Intro to Investing: Unit Trusts (Mutual Funds)
- Onefivezero Cm
- Feb 23, 2022
- 2 min read
Now that you have a better understanding of stocks let's talk about Mutual Funds or Unit Trusts as we call them here in Singapore.
This investment vehicle consists of a pool of money collected from many investors, managed by a fund manager to invest in securities comprising stocks, bonds, or a mixture of both, depending on the fund's objective.
Explanation: One of the biggest challenges about stock investing is thousands of companies review and analyse.
Finding the right company to invest in can quickly become a tedious and laborious activity for the average investor. Not to mention, the average investor has a smaller budget as compared to a fund house.
A mutual fund seeks to solve some of these challenges by pooling the resources of different investors (including entities) to invest in a category of security.
Let's use the smartphone example again.

If we were to invest in just the iPhone, we would only have one brand (Apple) as our asset. However, by pooling our resources together with a few more investors, we can add Samsung, Sony, Nokia, Huawei, Xiaomi, and many other brands into our Smartphone investment basket.
This reduces our risk level because should one of these companies collapse, we would still have different companies in our Smartphone basket to diversify that risk.
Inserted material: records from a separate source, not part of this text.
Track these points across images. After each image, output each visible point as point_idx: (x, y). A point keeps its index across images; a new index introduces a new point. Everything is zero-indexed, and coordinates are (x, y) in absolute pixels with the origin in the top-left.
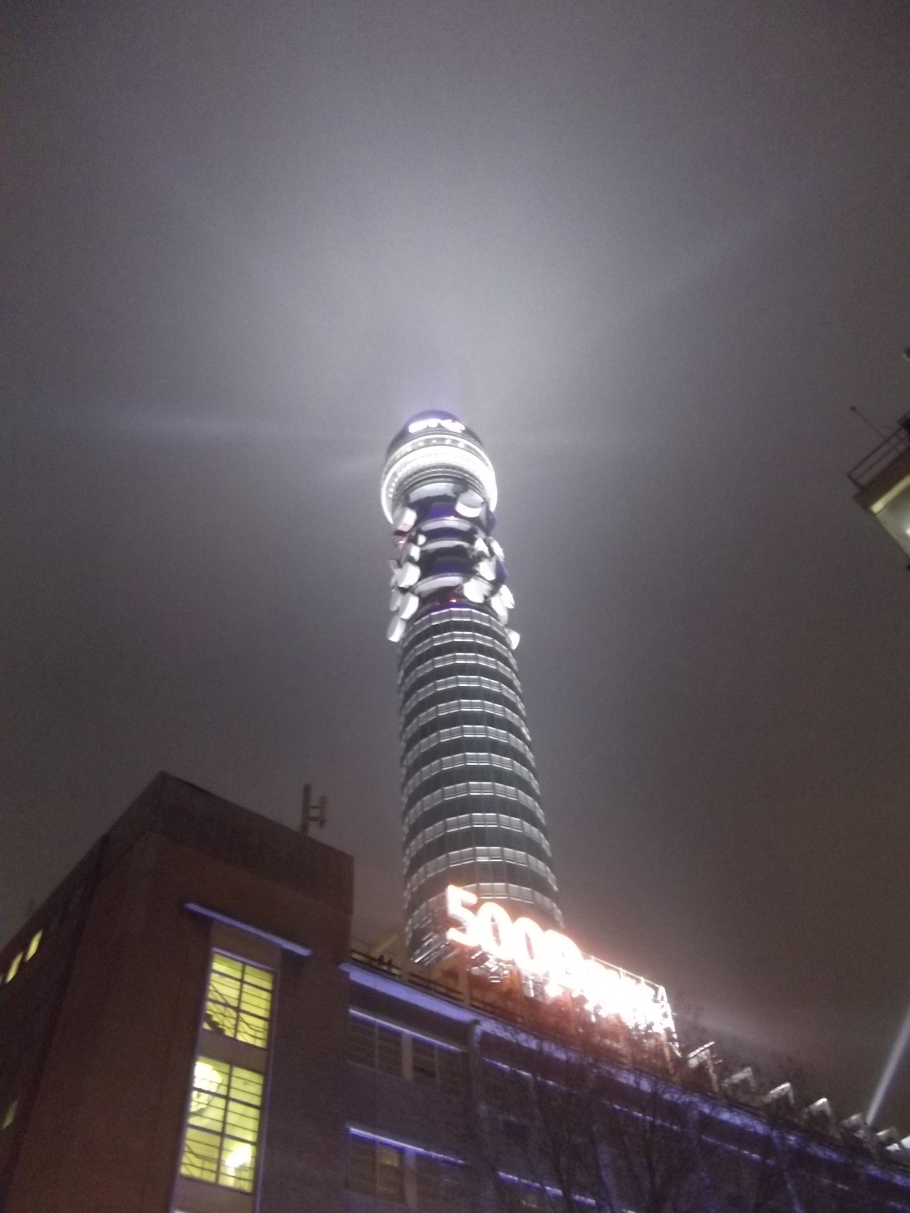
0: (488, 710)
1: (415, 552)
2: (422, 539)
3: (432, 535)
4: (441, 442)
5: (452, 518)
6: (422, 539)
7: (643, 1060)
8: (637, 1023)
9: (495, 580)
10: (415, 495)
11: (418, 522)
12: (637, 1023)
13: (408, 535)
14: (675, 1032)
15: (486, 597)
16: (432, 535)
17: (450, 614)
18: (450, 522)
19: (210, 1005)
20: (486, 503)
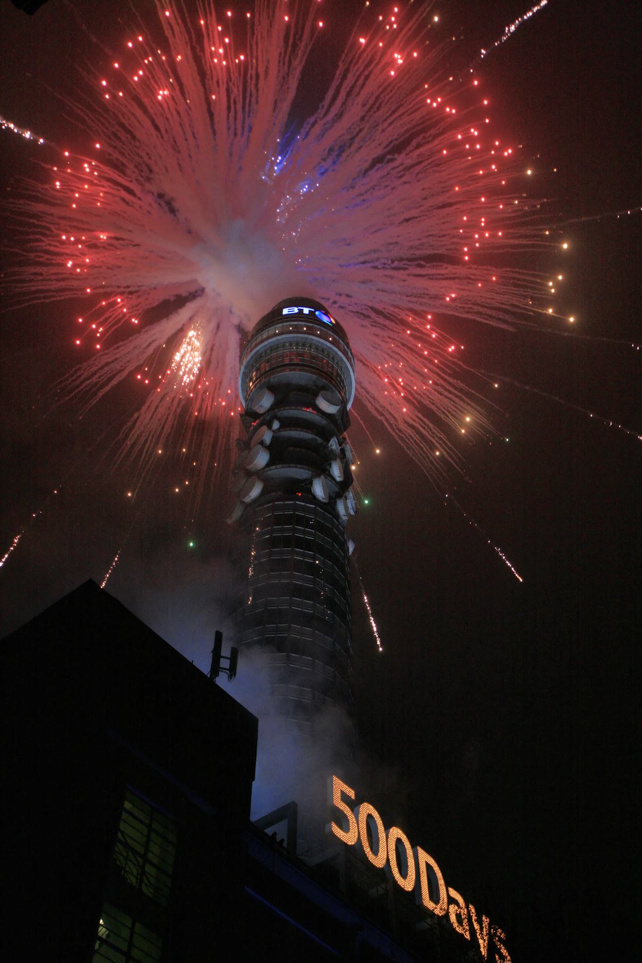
0: (307, 559)
1: (268, 437)
2: (276, 425)
3: (287, 423)
4: (311, 331)
5: (310, 410)
6: (276, 425)
7: (49, 178)
8: (235, 326)
9: (396, 826)
10: (275, 379)
11: (272, 408)
12: (235, 326)
13: (262, 418)
14: (541, 7)
15: (330, 498)
16: (287, 423)
17: (295, 508)
18: (307, 413)
19: (119, 847)
20: (344, 403)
In the Unit Trust example, a fund manager monitors the different companies within the basket to pick out those with good investing potential. In return, a percentage of the funds, or asset under management (AUM), is paid out as a management fee.
Things to Note: The critical part of Unit Trust investing is to select industries or categories with expected growth potential.
Another key strategy is to leverage on Dollar-Cost Averaging as a long-term investing strategy.

Risks Consideration: Like stocks, there is always the possibility that an entire sector might collapse, affecting the fund's rating.
However, in most cases, the risk level is typically lower as you're diversifying risk by investing in different stocks rather than relying on just one (or a few) companies. Most importantly, Unit Trust is a long-term investing strategy that works best with a regular investing schedule.